Abstract:
Penulisan hukum ini berfokus pada suatu doktrin yang belum ada legalitasnya
dalam hukum internasional. Doktrin tersebut adalah doktrin pre-emptive strike,
doktrin tersebut merupakan suatu kebijakan politik Amerika yang bertujuan
sebagai bentuk dari perlindungan diri atau self defense bagi negaranya. Tidak ada
pengaturan yang jelas mengenai pre-emptive strike, yang mengakibatkan
timbulnya perdebatan terkait legalitasnya dalam hubungan internasional.
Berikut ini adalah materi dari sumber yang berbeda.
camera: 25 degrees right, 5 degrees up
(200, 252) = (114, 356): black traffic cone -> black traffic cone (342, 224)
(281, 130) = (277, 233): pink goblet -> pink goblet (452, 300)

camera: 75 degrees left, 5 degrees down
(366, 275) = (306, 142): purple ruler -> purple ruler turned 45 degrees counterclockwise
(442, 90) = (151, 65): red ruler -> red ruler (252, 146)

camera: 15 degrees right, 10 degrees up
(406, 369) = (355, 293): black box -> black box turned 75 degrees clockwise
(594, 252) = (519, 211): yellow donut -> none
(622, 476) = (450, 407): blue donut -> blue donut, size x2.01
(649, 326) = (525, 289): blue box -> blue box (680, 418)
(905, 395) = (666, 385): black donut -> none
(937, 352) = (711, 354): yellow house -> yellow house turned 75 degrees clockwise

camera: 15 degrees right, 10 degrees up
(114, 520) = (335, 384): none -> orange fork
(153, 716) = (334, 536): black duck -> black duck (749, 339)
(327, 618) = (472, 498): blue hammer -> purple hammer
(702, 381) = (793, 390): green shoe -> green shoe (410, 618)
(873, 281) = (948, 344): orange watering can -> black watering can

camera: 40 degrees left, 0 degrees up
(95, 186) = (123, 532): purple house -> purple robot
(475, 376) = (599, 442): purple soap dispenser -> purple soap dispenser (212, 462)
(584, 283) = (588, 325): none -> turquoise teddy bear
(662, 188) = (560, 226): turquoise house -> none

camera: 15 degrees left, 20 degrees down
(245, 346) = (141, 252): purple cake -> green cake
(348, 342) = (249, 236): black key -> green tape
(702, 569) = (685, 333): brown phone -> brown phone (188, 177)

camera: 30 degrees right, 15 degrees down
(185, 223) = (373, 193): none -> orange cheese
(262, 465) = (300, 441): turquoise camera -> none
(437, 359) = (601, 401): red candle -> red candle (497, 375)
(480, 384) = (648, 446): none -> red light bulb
Hukum
internasional hanya mengatur tentang self defense, pengaturan tertulis terkait self
defense terdapat dalam Pasal 51 Piagam PBB. Namun demikian istilah sself
defense telah lama dikenal sebelum Piagam PBB terbentuk, tepatnya ketika terjadi
kasus Caroline. Kasus tersebut menjadi acuan legalitas suatu self defense dalam
kebiasaan internasional sebelum Piagam PBB terbentuk. Untuk melihat suatu
legalitas pre-emptive strike dibutuhkan pemahaman terlebih dahulu mengenai self
defense, karena pre-emptive strike berkaitan erat dengan self defense. Terdapat
dua prinsip self defense dengan parameter penerapan yang berbeda yang terdapat
dalam kebisaan internasional dan Piagam PBB. Prinsip self defense dalam
kebiasaan internasional bersifat ancipatory self defense, yang dimana hal tersebut
tidak berbeda jauh dari prinsip pre-emptive strike. Salah satunya kedua prinsip
tersebut mewajibkan terpenuhinya unsur imminent threat, agar suatu tindakan self
defense atau pre-emptive dapat dikatakan legal dalam kebiasaan internasional.
Unsur imminent threat sendiri belum ditemukan titik terang mengenai
penjelasannya dan tidak ada pengaturan terkait unsur tersebut. Sedangkan prinsip
self defense dalam Piagam PBB tidak bersifat anticipatory, karena mengharuskan
adanya serangan terlebih dahulu. Sampai saat ini tidak ada pengaturan lebih
lanjut mengenai legalitas pre-emptive strike, sehingga diperlukannya pengaturan
lebih lanjut untuk memperjelas legalitasnya dalam hukum internasional.